[Sigia-l] F-Shaped Pattern For Reading Web Content
Stewart Dean
stew8dean at hotmail.com
Mon Apr 24 15:16:03 EDT 2006
>From: alist146 <alist146 at archimac.org>
>To: sigia-l at asis.org
>Subject: [Sigia-l] F-Shaped Pattern For Reading Web Content
>Date: Fri, 21 Apr 2006 14:45:23 +0300
>
>I hope the following is new to list members:
>
>http://www.useit.com/alertbox/reading_pattern.html
This is good evidence for why eye tracking is a misleading method of
discovering user behavour.
We already know westerners start at the top left and then head on down and
across. We also know that it takes time to find the start of a bit of text
and reading behavour wil lead to the results given (the last word of a line
is glanced at, often not looked at directly). But looking at their
conclusions...
"Users won't read your text thoroughly in a word-by-word manner. Exhaustive
reading is rare, especially when prospective customers are conducting their
initial research to compile a shortlist of vendors. Yes, some people will
read more, but most won't. "
In other words people scan until they find what they're looking for. Nothing
new there.
"The first two paragraphs must state the most important information.
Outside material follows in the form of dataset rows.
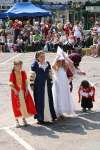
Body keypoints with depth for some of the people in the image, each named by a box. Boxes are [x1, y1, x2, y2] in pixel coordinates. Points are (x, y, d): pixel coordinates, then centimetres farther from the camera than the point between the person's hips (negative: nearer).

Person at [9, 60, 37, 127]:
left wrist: (26, 89, -6)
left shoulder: (23, 73, 1)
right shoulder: (12, 74, -8)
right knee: (16, 106, 4)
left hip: (23, 91, 3)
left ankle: (24, 119, 21)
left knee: (24, 104, 5)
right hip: (16, 92, -3)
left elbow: (26, 82, 4)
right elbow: (11, 84, -9)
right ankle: (17, 121, 16)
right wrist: (15, 90, -18)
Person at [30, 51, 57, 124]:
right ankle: (40, 118, 7)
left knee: (49, 100, 9)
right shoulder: (35, 65, -7)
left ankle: (50, 116, 20)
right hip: (38, 85, -5)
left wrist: (51, 83, 11)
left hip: (47, 85, 5)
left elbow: (50, 74, 13)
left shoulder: (47, 64, 8)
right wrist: (32, 85, -11)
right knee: (40, 101, 0)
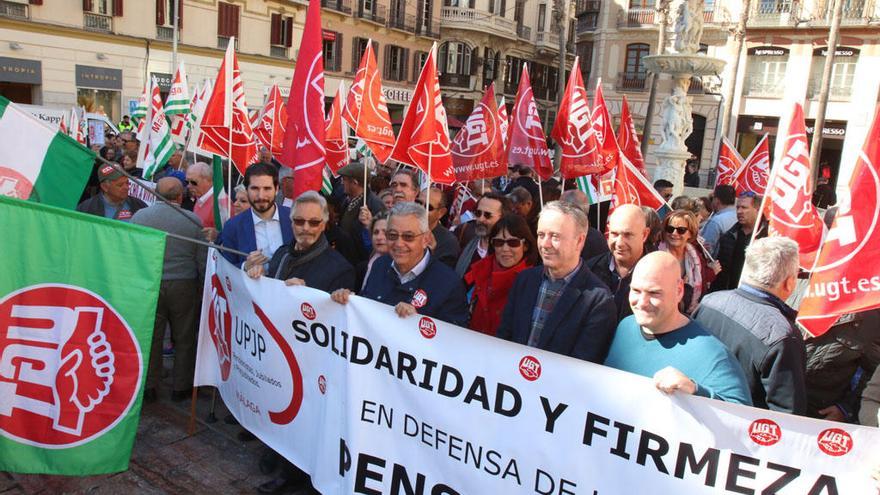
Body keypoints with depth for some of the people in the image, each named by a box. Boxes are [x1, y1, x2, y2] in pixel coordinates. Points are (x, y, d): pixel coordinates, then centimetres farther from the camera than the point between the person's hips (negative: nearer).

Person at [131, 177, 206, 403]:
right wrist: (202, 290, 9)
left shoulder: (139, 216, -3)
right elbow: (203, 260, -2)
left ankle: (148, 387, 21)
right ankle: (181, 387, 19)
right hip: (184, 286, -1)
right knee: (184, 338, 11)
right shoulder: (193, 220, -5)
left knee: (150, 337, 11)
There's
some hope that users will actually read this material, though they'll
probably read more of the first paragraph than the second."
Again awe inspiring obvious. Users don't read instructional copy, will skip
welcome messages and will latch on to 'shiny' items on the page like imagery
or distinct buttons.
"Start subheads, paragraphs, and bullet points with information-carrying
words that users will notice when scanning down the left side of your
content in the final stem of their F-behavior. They'll read the third word
on a line much less often than the first two words."
Again painfully obvious. Bullet lists chunk the information better than a
stream of text. But these guidelines are not universal. The rules for
'attraction pages' - that is the front of a site and section hubs need to be
as to the point as possible. Once the user finds what they are after they
will read and the rules change. It's best not to break up the flow of copy
for the sake of usability once the user is in 'digesting' mode. When in
'seeking' mode clear chunks is the way to go.
User research can uncover this far more effectively and directly than
indirect methods like eye tracking (and also be much much cheaper and
accurate due to a more condusive environment).
See the archives for other views on eye tracking.